Working in the same vein as the neo-realists of old and the independent "pick up a camera and start shooting" spirit of the last decade, Manjeet Singh's feature debut Mumbai's King follows a young boy named Rahul through several days living on the streets of Mumbai. Though his home is with his mother, father and little brother, most of his time is spent wandering the slums, scrounging or stealing food, playing with his friends and tracking the movements of a girl he likes. He keeps himself scarce due to his father's drinking and tendency to lash out with violence towards both him and his mother. He tries to defend himself and his Mom, but his hulking Dad is no match for him, so his friends suggest they all gang up on his father and give him a beating he won't soon forget. The majority of the film is mostly improvised with non-professional actors in the streets during the festival of Ganesh and it shows a spectrum of detail of the city - both the gorgeous colour and humanity with the slums, but also the desperation and filth. There's garbage everywhere, but the festival brings music and dancing to all parts of the city. Rahul's best friend is a small boy named Arbaaz who sells balloons and has the sunniest personality you could ever come across. What we see is pretty much the actual lives of these kids (Rahul and Arbaaz are their real names) and it leaves you feeling a range of emotions. Arbaaz continually tries to boost Rahul's spirits and tries to help him with his "girlfriend" (the music that plays with every encounter with the girl is simply joyous). When he invites Rahul to his own house (Singh mentioned in the Q&A that this was actually Arbaaz's real home that they have to vacate during the monsoon season), we see his numerous siblings and the very little they have on which to subsist. And yet his mother still offers food and shelter to Rahul. There's despair all around, but Singh and his actors offer some hope too. A truly wonderful film.

Speaking of despair, Spain's Painless layers it on thick.

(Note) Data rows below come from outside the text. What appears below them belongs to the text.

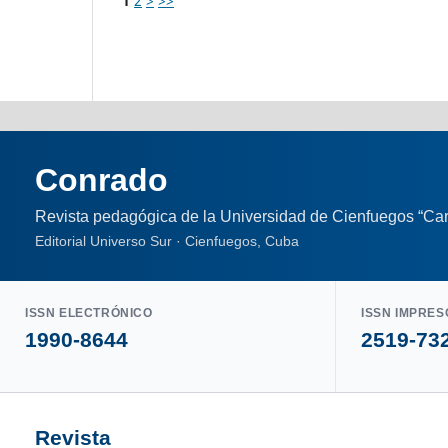
1
2
>
>>
Conrado
Revista pedagógica de la Universidad de Cienfuegos “Car
Editorial Universo Sur · Cienfuegos, Cuba
ISSN ELECTRÓNICO
ISSN IMPRES
1990-8644
2519-73
Revista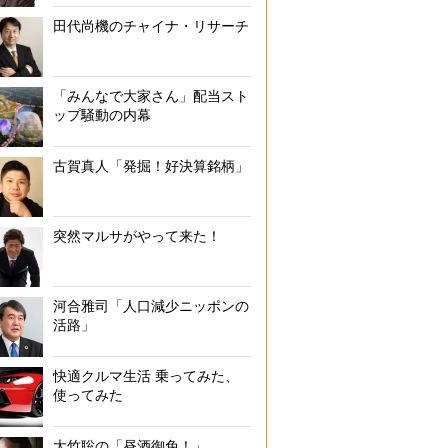
田代尚機のチャイナ・リサーチ
「みんなで大家さん」配当スト
ップ騒動の内幕
古賀真人「発掘！好決算銘柄」
突然マルサがやって来た！
河合雅司「人口減少ニッポンの
活路」
快適クルマ生活 乗ってみた、
使ってみた
大竹聡の「昼酒御免！」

Not just within its story of a rare condition a group of children have (the inability to feel pain), but in its grander scope look at the horrific ways humans treat each other - particularly during the Spanish Civil War. The children are dumped into a prison to "protect" not only themselves, but others (since they don't understand that they can inflict pain on others). The story is set in the early days of the civil war (early 30s at its start), but also has a modern day component with a doctor recovering from a serious car crash delving into the secrets of his parents that tie back to those earlier events. It's a very dark and disturbing story - filled with desaturated scenes in the prison focusing on black and white contrasts - and first time director Juan Carlos Medina hits just about every metaphor spot on, but after a while it tends to drag the viewer into the muck as well. As the children grow older, a German scientist comes to the prison to study and experiment with them. His ultimate goal is to better understand pain and be able to bring his results back to the Reich, but he discovers that one of the boys is something beyond the other children. It's a horror story, but not necessarily a horror film - at least not the kind I was hoping for given the subject matter and some of the gorgeously shot scenes. I expected tension, shadows and creepiness, but I got deep and utter gloom and torment. That's not to say it makes for a bad film, but it certainly wasn't what I expected.